Collected data:
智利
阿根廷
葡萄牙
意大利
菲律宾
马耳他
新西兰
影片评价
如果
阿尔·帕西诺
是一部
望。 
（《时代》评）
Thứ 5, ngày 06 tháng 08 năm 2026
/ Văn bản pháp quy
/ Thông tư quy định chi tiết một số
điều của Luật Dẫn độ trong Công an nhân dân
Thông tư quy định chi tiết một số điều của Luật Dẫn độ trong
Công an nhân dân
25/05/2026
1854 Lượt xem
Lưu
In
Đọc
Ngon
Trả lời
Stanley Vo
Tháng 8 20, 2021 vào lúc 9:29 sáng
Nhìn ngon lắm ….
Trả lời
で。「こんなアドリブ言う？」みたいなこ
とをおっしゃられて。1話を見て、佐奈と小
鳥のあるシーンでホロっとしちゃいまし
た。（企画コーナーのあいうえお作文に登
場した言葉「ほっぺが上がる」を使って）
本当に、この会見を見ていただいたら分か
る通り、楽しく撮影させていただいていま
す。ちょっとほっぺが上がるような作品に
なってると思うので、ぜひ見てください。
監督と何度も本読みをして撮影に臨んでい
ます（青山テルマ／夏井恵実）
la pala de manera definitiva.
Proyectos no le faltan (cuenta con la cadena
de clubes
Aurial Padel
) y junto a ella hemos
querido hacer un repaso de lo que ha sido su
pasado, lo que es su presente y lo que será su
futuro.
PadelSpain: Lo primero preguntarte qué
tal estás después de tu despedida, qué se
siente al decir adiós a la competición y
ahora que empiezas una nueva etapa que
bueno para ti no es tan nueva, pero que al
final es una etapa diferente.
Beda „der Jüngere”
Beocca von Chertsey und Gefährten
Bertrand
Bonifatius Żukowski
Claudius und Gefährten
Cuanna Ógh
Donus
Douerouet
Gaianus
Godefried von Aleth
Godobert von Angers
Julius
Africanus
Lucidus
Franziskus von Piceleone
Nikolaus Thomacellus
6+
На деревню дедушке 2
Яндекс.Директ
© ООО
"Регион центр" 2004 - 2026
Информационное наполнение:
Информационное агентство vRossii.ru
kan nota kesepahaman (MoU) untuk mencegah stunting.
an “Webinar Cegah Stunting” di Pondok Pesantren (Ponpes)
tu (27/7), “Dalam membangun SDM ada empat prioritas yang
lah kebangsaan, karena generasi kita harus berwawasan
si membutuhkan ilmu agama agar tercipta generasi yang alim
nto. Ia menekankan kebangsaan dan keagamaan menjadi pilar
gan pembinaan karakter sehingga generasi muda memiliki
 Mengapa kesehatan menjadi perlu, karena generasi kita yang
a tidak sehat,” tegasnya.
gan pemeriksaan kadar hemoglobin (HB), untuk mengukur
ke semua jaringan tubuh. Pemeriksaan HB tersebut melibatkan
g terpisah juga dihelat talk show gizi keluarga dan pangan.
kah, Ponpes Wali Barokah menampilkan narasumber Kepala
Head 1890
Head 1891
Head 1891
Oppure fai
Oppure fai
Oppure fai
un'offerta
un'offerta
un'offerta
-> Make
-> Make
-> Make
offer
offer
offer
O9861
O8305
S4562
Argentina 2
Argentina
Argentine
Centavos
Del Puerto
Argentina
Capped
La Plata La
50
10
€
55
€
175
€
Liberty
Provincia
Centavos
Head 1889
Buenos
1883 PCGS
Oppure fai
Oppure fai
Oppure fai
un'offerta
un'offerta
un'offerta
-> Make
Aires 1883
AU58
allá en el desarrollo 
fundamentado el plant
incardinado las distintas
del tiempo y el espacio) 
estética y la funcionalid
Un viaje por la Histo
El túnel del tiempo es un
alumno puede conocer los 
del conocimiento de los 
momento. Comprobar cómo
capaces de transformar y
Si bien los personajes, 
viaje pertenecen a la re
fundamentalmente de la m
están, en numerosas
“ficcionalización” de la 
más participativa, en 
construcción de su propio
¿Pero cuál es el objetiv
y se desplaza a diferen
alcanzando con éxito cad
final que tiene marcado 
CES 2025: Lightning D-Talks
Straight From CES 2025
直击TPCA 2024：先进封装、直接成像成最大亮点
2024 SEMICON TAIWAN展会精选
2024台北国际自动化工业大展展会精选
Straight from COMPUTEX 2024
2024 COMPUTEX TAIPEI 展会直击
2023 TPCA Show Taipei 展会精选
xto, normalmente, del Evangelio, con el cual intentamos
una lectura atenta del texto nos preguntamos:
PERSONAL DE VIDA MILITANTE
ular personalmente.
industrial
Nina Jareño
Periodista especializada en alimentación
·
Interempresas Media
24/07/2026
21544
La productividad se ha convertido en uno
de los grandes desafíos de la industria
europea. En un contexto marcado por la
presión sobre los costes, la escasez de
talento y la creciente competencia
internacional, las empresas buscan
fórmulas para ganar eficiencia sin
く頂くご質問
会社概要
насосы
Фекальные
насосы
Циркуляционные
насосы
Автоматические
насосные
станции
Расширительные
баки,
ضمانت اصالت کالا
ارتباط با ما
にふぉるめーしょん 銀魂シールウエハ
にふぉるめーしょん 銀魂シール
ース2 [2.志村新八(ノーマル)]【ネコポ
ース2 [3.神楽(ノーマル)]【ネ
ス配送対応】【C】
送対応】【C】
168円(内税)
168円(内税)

Work to be completed
Write out exactly the lines above between the line with "Nhìn ngon lắm …." and the line with "ahora que empiezas una nueva etapa que", inclusive, and nothing beyond them.

Result for this task
Nhìn ngon lắm ….
Trả lời
で。「こんなアドリブ言う？」みたいなこ
とをおっしゃられて。1話を見て、佐奈と小
鳥のあるシーンでホロっとしちゃいまし
た。（企画コーナーのあいうえお作文に登
場した言葉「ほっぺが上がる」を使って）
本当に、この会見を見ていただいたら分か
る通り、楽しく撮影させていただいていま
す。ちょっとほっぺが上がるような作品に
なってると思うので、ぜひ見てください。
監督と何度も本読みをして撮影に臨んでい
ます（青山テルマ／夏井恵実）
la pala de manera definitiva.
Proyectos no le faltan (cuenta con la cadena
de clubes
Aurial Padel
) y junto a ella hemos
querido hacer un repaso de lo que ha sido su
pasado, lo que es su presente y lo que será su
futuro.
PadelSpain: Lo primero preguntarte qué
tal estás después de tu despedida, qué se
siente al decir adiós a la competición y
ahora que empiezas una nueva etapa que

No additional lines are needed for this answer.